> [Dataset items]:

☆ ☆ ☆ ☆

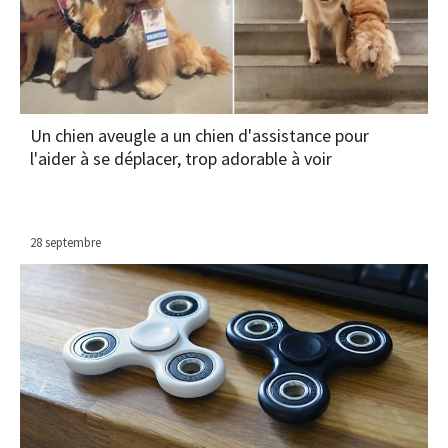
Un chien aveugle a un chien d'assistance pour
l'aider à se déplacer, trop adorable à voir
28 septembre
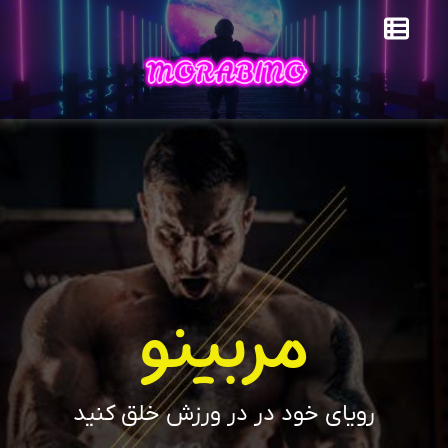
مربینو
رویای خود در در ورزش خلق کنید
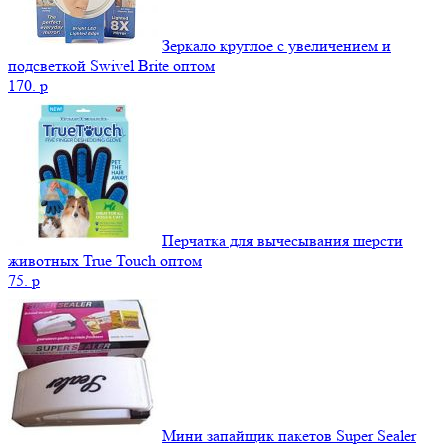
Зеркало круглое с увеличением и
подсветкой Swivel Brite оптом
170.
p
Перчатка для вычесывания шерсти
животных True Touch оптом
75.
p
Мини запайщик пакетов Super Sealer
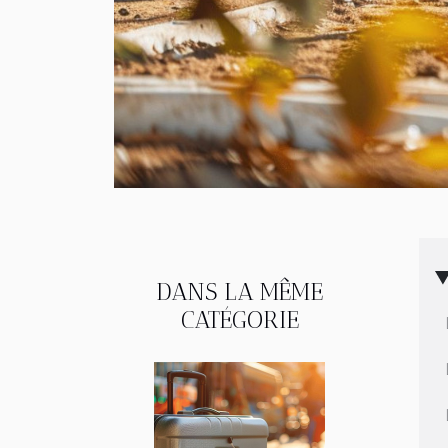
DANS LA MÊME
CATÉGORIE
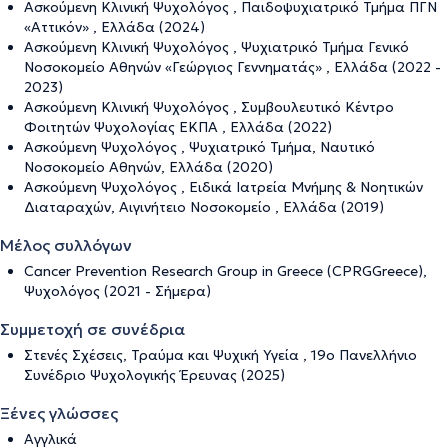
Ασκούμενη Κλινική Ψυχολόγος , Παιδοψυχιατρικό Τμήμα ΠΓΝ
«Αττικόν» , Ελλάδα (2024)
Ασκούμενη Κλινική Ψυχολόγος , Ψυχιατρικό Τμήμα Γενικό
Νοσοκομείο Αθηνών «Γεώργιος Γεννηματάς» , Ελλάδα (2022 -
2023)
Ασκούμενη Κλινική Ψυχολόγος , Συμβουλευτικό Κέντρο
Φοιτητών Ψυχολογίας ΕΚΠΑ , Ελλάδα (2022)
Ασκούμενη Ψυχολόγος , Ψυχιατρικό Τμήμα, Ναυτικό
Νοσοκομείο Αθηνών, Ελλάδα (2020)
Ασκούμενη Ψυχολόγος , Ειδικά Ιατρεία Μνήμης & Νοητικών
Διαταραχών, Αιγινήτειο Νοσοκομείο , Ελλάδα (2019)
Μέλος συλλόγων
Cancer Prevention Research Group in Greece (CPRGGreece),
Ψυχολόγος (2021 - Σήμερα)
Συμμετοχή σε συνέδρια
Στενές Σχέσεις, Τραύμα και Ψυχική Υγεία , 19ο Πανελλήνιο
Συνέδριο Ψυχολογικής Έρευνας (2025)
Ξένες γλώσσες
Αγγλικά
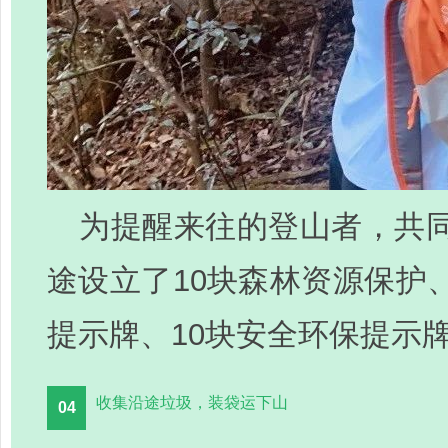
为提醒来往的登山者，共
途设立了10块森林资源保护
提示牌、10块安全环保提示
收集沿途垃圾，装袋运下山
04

☆ ☆ ☆ ☆

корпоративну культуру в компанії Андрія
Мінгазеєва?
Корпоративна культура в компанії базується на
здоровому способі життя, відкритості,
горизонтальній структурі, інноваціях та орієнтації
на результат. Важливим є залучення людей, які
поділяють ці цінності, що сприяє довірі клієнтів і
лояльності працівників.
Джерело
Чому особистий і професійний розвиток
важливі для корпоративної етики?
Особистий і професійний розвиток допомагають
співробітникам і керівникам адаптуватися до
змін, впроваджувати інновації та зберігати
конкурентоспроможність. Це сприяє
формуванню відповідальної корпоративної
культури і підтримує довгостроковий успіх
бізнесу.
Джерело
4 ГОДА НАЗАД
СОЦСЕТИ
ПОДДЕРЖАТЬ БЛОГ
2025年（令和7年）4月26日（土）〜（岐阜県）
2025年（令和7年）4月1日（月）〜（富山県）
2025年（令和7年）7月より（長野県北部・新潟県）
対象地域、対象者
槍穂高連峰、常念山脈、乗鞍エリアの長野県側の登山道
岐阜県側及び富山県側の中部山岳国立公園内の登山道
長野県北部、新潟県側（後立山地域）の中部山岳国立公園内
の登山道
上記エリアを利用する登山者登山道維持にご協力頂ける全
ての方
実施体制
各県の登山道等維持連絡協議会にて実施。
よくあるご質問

☆ ☆ ☆ ☆

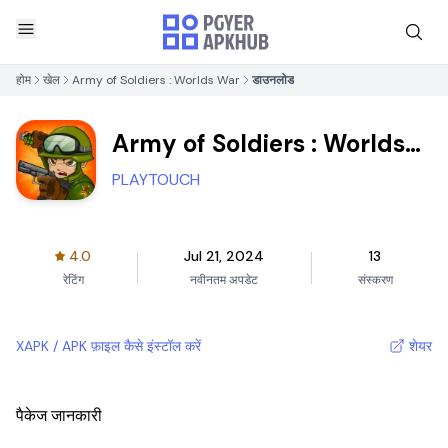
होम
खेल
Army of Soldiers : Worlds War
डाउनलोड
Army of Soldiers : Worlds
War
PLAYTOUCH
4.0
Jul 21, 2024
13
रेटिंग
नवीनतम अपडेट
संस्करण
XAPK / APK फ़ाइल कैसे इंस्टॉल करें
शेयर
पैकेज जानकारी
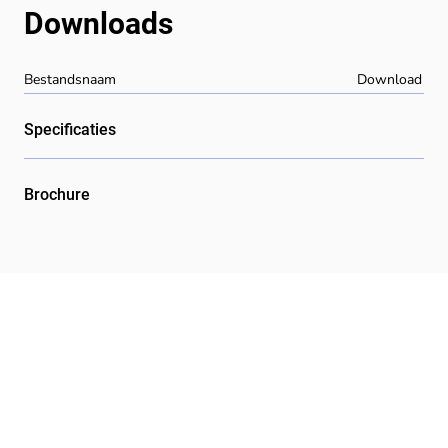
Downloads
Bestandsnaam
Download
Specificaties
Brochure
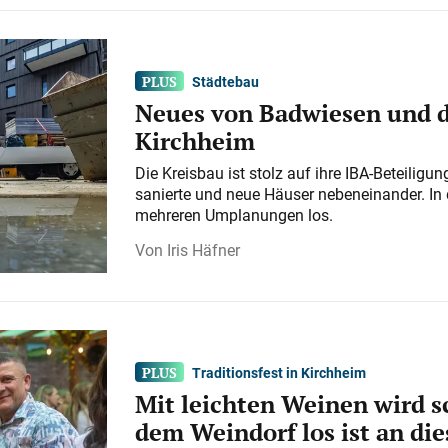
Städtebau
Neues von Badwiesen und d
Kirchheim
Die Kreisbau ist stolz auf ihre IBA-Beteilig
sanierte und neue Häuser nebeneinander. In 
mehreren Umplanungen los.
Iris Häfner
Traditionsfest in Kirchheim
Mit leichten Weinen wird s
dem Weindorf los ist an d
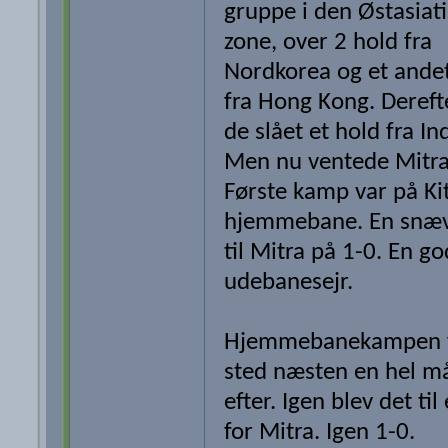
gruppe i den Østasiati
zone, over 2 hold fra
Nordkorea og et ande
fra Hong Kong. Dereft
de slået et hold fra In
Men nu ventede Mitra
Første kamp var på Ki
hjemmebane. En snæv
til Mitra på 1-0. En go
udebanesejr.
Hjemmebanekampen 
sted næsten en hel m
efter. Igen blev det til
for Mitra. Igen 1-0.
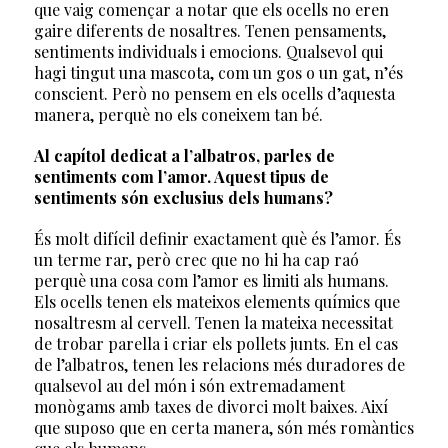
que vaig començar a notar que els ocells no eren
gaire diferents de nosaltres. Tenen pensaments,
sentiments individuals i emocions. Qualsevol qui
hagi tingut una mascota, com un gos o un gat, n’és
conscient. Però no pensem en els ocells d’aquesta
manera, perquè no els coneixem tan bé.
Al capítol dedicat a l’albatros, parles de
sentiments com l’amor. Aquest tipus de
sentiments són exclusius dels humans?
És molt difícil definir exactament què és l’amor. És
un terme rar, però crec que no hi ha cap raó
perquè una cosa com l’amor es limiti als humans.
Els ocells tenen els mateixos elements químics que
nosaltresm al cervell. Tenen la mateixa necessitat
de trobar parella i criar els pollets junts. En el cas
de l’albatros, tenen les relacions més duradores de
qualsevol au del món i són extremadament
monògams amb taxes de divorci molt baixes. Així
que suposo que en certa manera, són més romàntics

☆ ☆ ☆ ☆

> [What you have to do]:
Every line in the data above that includes the word "Κλινική" should be copied.

> [Exercise response]:
Ασκούμενη Κλινική Ψυχολόγος , Παιδοψυχιατρικό Τμήμα ΠΓΝ
Ασκούμενη Κλινική Ψυχολόγος , Ψυχιατρικό Τμήμα Γενικό
Ασκούμενη Κλινική Ψυχολόγος , Συμβουλευτικό Κέντρο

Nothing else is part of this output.